### DATA SECTION

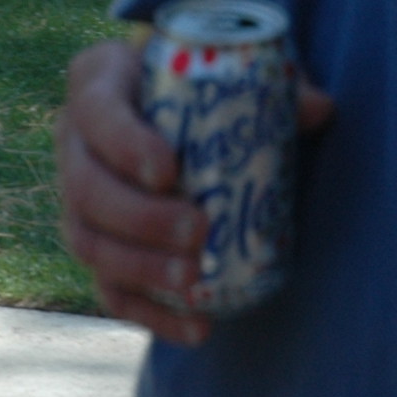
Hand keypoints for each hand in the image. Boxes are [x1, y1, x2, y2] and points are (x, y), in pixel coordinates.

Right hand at [54, 34, 333, 345]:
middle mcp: (74, 141)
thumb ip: (276, 83)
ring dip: (141, 269)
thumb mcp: (235, 66)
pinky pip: (109, 290)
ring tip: (194, 282)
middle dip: (140, 218)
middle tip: (198, 230)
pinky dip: (151, 315)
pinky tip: (197, 329)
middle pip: (87, 189)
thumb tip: (322, 110)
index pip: (97, 112)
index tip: (170, 169)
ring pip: (90, 243)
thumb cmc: (205, 78)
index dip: (125, 144)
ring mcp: (77, 200)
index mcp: (99, 80)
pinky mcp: (97, 246)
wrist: (177, 104)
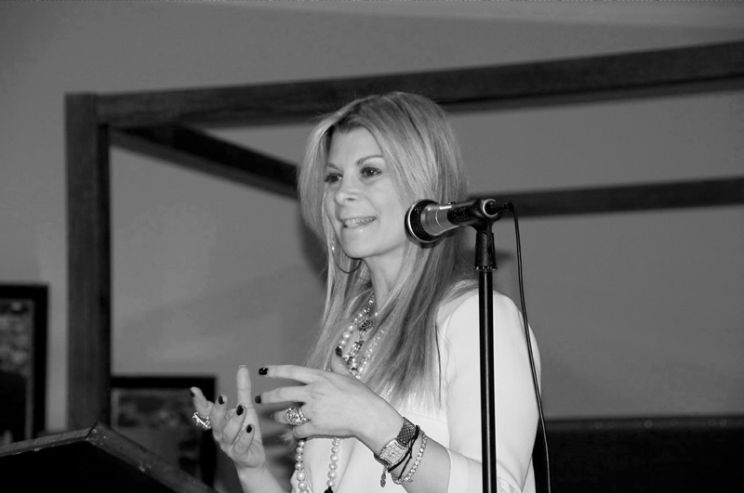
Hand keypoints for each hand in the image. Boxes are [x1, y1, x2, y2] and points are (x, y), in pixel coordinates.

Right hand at [191, 366, 265, 469]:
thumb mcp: (246, 407)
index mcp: (219, 421)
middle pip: (215, 421)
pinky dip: (245, 437)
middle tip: (223, 397)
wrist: (253, 457)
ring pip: (227, 433)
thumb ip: (243, 389)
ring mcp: (229, 445)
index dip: (199, 401)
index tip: (193, 390)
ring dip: (234, 421)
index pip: (205, 410)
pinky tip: (250, 428)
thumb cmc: (246, 430)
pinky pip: (240, 446)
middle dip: (218, 409)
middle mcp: (220, 432)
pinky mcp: (240, 454)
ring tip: (243, 409)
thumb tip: (242, 367)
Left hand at [255, 355, 401, 450]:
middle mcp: (312, 392)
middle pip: (282, 393)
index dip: (275, 370)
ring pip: (287, 414)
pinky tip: (294, 432)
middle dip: (268, 397)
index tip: (262, 370)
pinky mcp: (316, 426)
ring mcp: (313, 410)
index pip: (291, 371)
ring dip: (278, 416)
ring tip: (275, 416)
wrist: (368, 415)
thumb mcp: (349, 376)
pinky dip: (295, 432)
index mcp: (319, 377)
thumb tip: (335, 353)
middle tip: (260, 399)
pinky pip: (298, 430)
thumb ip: (338, 365)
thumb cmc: (361, 395)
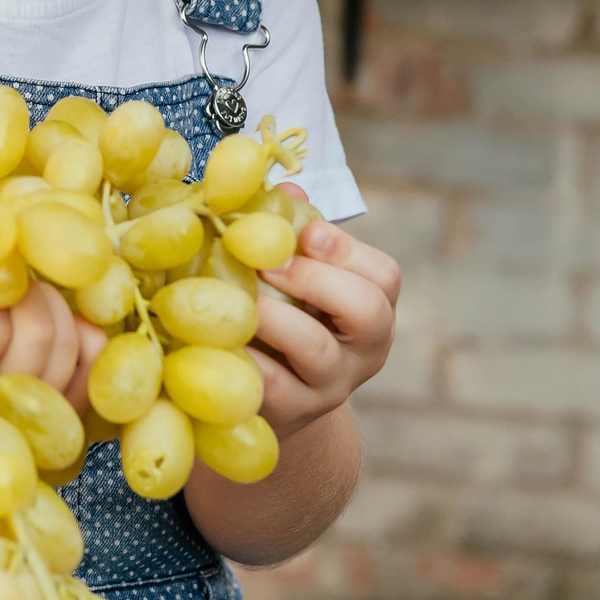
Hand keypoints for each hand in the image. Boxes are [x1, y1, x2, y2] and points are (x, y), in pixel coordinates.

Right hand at [0, 278, 106, 413]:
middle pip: (38, 335)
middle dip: (31, 294)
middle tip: (12, 282)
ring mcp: (30, 424)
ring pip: (66, 350)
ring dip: (57, 309)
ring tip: (31, 298)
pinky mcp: (58, 427)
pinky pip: (90, 374)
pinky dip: (87, 338)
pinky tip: (67, 322)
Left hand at [250, 184, 397, 433]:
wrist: (276, 400)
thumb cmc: (290, 319)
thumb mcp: (301, 278)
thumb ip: (297, 232)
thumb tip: (285, 188)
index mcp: (374, 309)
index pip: (384, 276)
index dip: (344, 249)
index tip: (304, 232)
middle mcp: (364, 350)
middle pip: (368, 310)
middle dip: (316, 278)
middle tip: (268, 262)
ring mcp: (331, 386)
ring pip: (319, 351)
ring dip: (276, 316)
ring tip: (241, 297)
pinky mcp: (292, 411)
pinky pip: (272, 386)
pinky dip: (244, 357)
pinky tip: (215, 336)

######

EXERCISE REQUIREMENTS -> Restate all of the material word for word, leaving every picture out.

THE ANSWER ->
Hand keypoints for each hand in the image. Boxes are [x1, y1, x2, y2] and points are (x, y), in pixel coordinates.

Right hand at [54, 34, 333, 345]:
middle mcp: (74, 141)
thumb ip: (276, 83)
ring dip: (141, 269)
thumb mcp: (235, 66)
pinky pip: (109, 290)
ring tip: (194, 282)
middle dip: (140, 218)
middle tip: (198, 230)
pinky dip: (151, 315)
pinky tip: (197, 329)
middle pip: (87, 189)
thumb tip: (322, 110)
index pip: (97, 112)
index tip: (170, 169)
ring pip: (90, 243)
thumb cmc: (205, 78)
index dip: (125, 144)
ring mcp: (77, 200)
index mcp: (99, 80)
pinky mcp: (97, 246)
wrist: (177, 104)
Hand keypoints for each hand in the image. Boxes are [x1, y1, x2, y2] and points are (x, y), in pixel coordinates.

Right hand at [191, 366, 265, 469]:
thumb mcp: (246, 407)
index mcp: (219, 421)
middle pip: (215, 421)
pinky dip: (245, 437)
middle tip: (223, 397)
wrist: (253, 457)
ring pip: (227, 433)
thumb ip: (243, 389)
ring mcp: (229, 445)
index dip: (199, 401)
index tip: (193, 390)
ring dip: (234, 421)
index pip: (205, 410)
pinky tip: (250, 428)
thumb cmc: (246, 430)
pinky pip: (240, 446)
middle dip: (218, 409)
middle mcp: (220, 432)
pinky mcp: (240, 454)
ring tip: (243, 409)
thumb tip: (242, 367)
Left hand at [255, 355, 401, 450]:
middle mcp: (312, 392)
middle pip: (282, 393)
index dip: (275, 370)
ring pip: (287, 414)
pinky tip: (294, 432)
middle dip: (268, 397)
index tip: (262, 370)
pinky mcp: (316, 426)
ring mcp: (313, 410)
index pip: (291, 371)
ring dip: (278, 416)
ring tip: (275, 416)
wrist: (368, 415)
thumb mcp: (349, 376)
pinky dip: (295, 432)
index mcp: (319, 377)
thumb tip: (335, 353)
middle tip: (260, 399)
pinky pip: (298, 430)
thumb ip: (338, 365)
thumb cmc: (361, 395)
Hand keypoints for each hand in the image. Boxes are [x1, y1, x2, y2] and points are (x, y), in pixel coordinates.

Right hand at [0, 278, 106, 413]:
middle pip: (38, 335)
middle dip: (31, 294)
middle tip: (12, 282)
ring mcp: (30, 424)
ring pip: (66, 350)
ring dip: (57, 309)
ring tip: (31, 298)
pinky mcp: (58, 427)
pinky pip: (90, 374)
pinky dip: (87, 338)
pinky tip: (67, 322)
Left hand at [250, 184, 397, 433]:
wrist: (276, 400)
thumb cmc: (290, 319)
thumb mcp: (301, 278)
thumb ip: (297, 232)
thumb tip: (285, 188)
index mcp: (374, 309)
index pip: (384, 276)
index dip: (344, 249)
index tip: (304, 232)
middle mcp: (364, 350)
middle pip: (368, 310)
middle dip: (316, 278)
middle tip: (268, 262)
ring mcp: (331, 386)
ring pip: (319, 351)
ring dip: (276, 316)
ring tip: (241, 297)
pinky mcp: (292, 411)
pinky pip: (272, 386)
pinky dip: (244, 357)
pinky tip: (215, 336)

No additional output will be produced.